The book also contains echoes of the work of a mysterious English gardener named Charles Jones, who in the years before World War I took studio portraits of vegetables, as well as fruits and flowers. Unpublished and almost lost, they were saved by a collector and photo historian Sean Sexton and published in 1998 as “Plant Kingdoms: The Photographs of Charles Jones.”

Jones used a later photographic technique than Spagnoli did, with glass negatives and gelatin silver prints, but a soulfulness redolent of daguerreotypes shines through. A squat onion glows with a metallic sheen. Pods are cracked open to reveal rows of peas like black pearls. Five savoy cabbage heads form a finely textured pyramid.
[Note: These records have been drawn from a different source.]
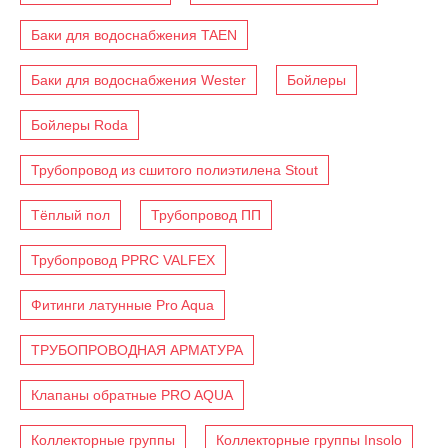
Баки для водоснабжения TAEN
Баки для водоснабжения Wester
Бойлеры
Бойлеры Roda
Трубопровод из сшитого полиэтилена Stout
Тёплый пол
Трубопровод ПП
Трубопровод PPRC VALFEX
Фитинги латунные Pro Aqua
ТРУБОПРОВОДНАЯ АРМАТУРА
Клапаны обратные PRO AQUA
Коллекторные группы
Коллекторные группы Insolo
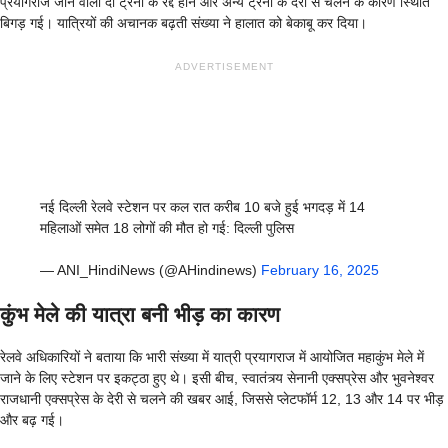
प्रयागराज जाने वाली दो ट्रेनों के रद्द होने और अन्य ट्रेनों के देरी से चलने के कारण स्थिति
बिगड़ गई। यात्रियों की अचानक बढ़ती संख्या ने हालात को बेकाबू कर दिया।
ADVERTISEMENT
नई दिल्ली रेलवे स्टेशन पर कल रात करीब 10 बजे हुई भगदड़ में 14
महिलाओं समेत 18 लोगों की मौत हो गई: दिल्ली पुलिस
— ANI_HindiNews (@AHindinews)
February 16, 2025
कुंभ मेले की यात्रा बनी भीड़ का कारण
रेलवे अधिकारियों ने बताया कि भारी संख्या में यात्री प्रयागराज में आयोजित महाकुंभ मेले में
जाने के लिए स्टेशन पर इकट्ठा हुए थे। इसी बीच, स्वातंत्र्य सेनानी एक्सप्रेस और भुवनेश्वर
राजधानी एक्सप्रेस के देरी से चलने की खबर आई, जिससे प्लेटफॉर्म 12, 13 और 14 पर भीड़
और बढ़ गई।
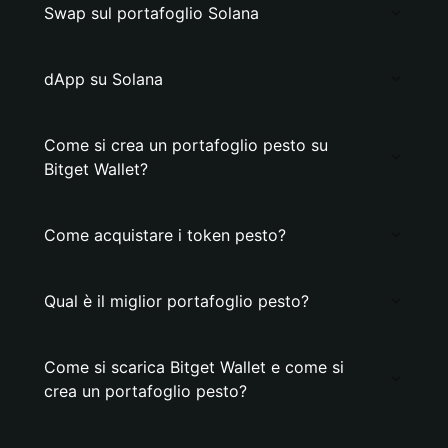
Swap sul portafoglio Solana
dApp su Solana
Come si crea un portafoglio pesto su
Bitget Wallet?
Come acquistare i token pesto?
Qual è il miglior portafoglio pesto?
Come si scarica Bitget Wallet e come si
crea un portafoglio pesto?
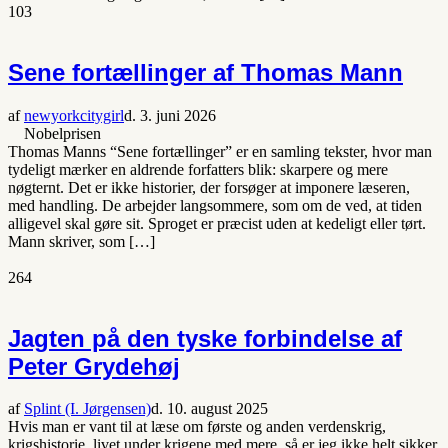
103
Sene fortællinger af Thomas Mann
af
newyorkcitygirl
d. 3. juni 2026
Nobelprisen
Thomas Manns “Sene fortællinger” er en samling tekster, hvor man
tydeligt mærker en aldrende forfatters blik: skarpere og mere
nøgternt. Det er ikke historier, der forsøger at imponere læseren,
med handling. De arbejder langsommere, som om de ved, at tiden
alligevel skal gøre sit. Sproget er præcist uden at kedeligt eller tørt.
Mann skriver, som […]
264
Jagten på den tyske forbindelse af
Peter Grydehøj
af
Splint (I. Jørgensen)
d. 10. august 2025
Hvis man er vant til at læse om første og anden verdenskrig,
krigshistorie, livet under krigene med mere, så er jeg ikke helt sikker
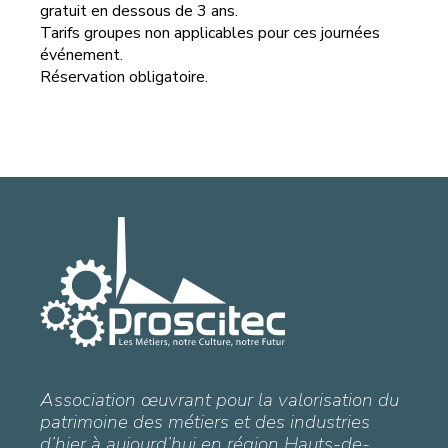
gratuit en dessous de 3 ans.
Tarifs groupes non applicables pour ces journées
événement.
Réservation obligatoire.
Association œuvrant pour la valorisation du
patrimoine des métiers et des industries
d’hier à aujourd’hui en région Hauts-de-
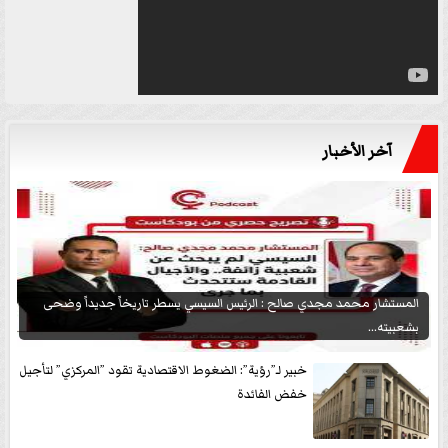
آخر الأخبار
المستشار محمد مجدي صالح : الرئيس السيسي يسطر تاريخاً جديداً وضحى
بشعبيته...
خبير لـ”رؤية”: الضغوط الاقتصادية تقود ”المركزي” لتأجيل
خفض الفائدة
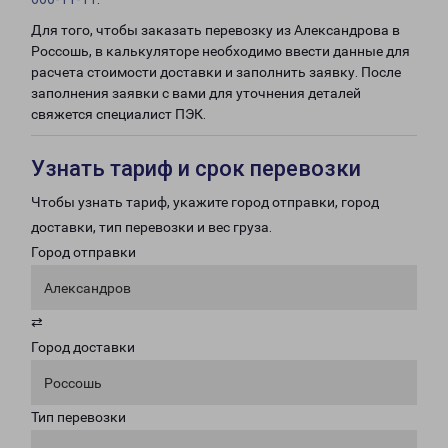
Для того, чтобы заказать перевозку из Александрова в
Россошь, в калькуляторе необходимо ввести данные для
расчета стоимости доставки и заполнить заявку. После
заполнения заявки с вами для уточнения деталей
свяжется специалист ПЭК.
Узнать тариф и срок перевозки
Чтобы узнать тариф, укажите город отправки, город
доставки, тип перевозки и вес груза.
Город отправки
Александров
⇄
Город доставки
Россошь
Тип перевозки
“He was a genius,” Spagnoli said. “There's a kind of transparency that some people can achieve between the medium and their own inner life. There's something about Jones' work that shows a passion for the photographs and the subject matter.”
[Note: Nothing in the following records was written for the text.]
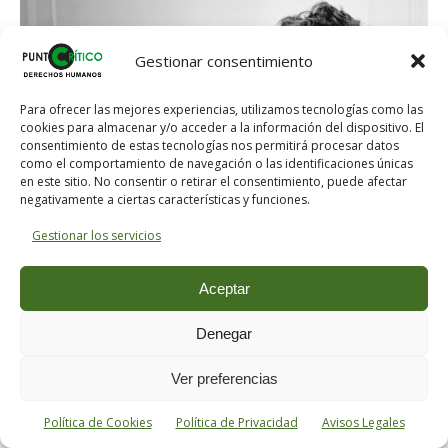
Gestionar consentimiento
Para ofrecer las mejores experiencias, utilizamos tecnologías como las
cookies para almacenar y/o acceder a la información del dispositivo. El
consentimiento de estas tecnologías nos permitirá procesar datos
como el comportamiento de navegación o las identificaciones únicas
en este sitio. No consentir o retirar el consentimiento, puede afectar
negativamente a ciertas características y funciones.
Gestionar los servicios
*******
Aceptar
CAPÍTULO III: LABOR
Denegar
En este capítulo se critica a Karl Marx. Tengo
Ver preferencias
la desgracia de hacerlo en un momento en
que tantos escritores, que anteriormente
Política de Cookies
Política de Privacidad
Avisos Legales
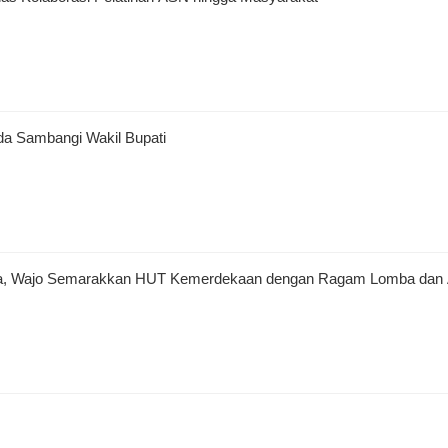
da Sambangi Wakil Bupati
a, Wajo Semarakkan HUT Kemerdekaan dengan Ragam Lomba dan A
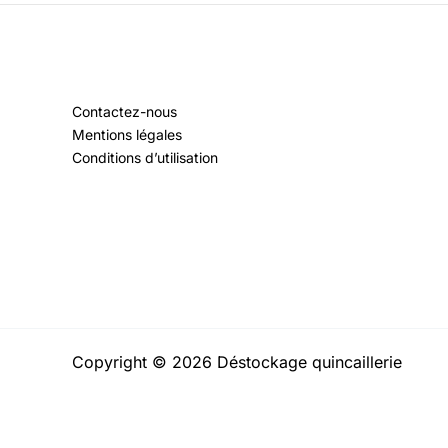
Contactez-nous
Mentions légales
Conditions d’utilisation
Copyright © 2026 Déstockage quincaillerie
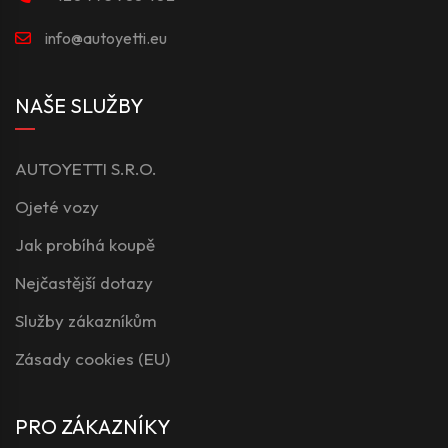
info@autoyetti.eu
NAŠE SLUŽBY
AUTOYETTI S.R.O.
Ojeté vozy
Jak probíhá koupě
Nejčastější dotazy
Služby zákazníkům
Zásady cookies (EU)
PRO ZÁKAZNÍKY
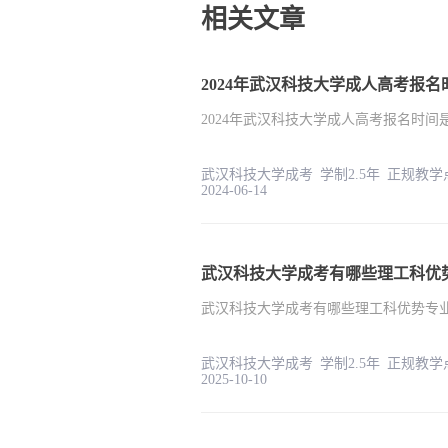
相关文章
2024年武汉科技大学成人高考报
2024年武汉科技大学成人高考报名时
武汉科技大学成考 学制2.5
2024-06-14
武汉科技大学成考有哪些理工科优
武汉科技大学成考有哪些理工科优势专
武汉科技大学成考 学制2.5
2025-10-10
Last fall, Spagnoli and Goldman stacked newly gathered Moneymaker tomatoes on a plate and took the last image. It was a conscious nod to Jones, a fellow traveler in the spare terrain of vegetable portraiture.

The eggplant Black Beauty dates to the turn of the 20th century but is still widely grown; photographer Jerry Spagnoli worked in the earliest popular photographic method, the daguerreotype, to photograph vegetables for the book "Heirloom Harvest."
Horticultural conservationist, philanthropist and all-around aesthetician Amy Goldman included the Tennessee Cut Short beans in the book as a nod to her husband, Cary Fowler, who grew up in Memphis. Fowler led efforts to establish the Svalbard Global Seed Vault in Arctic Norway.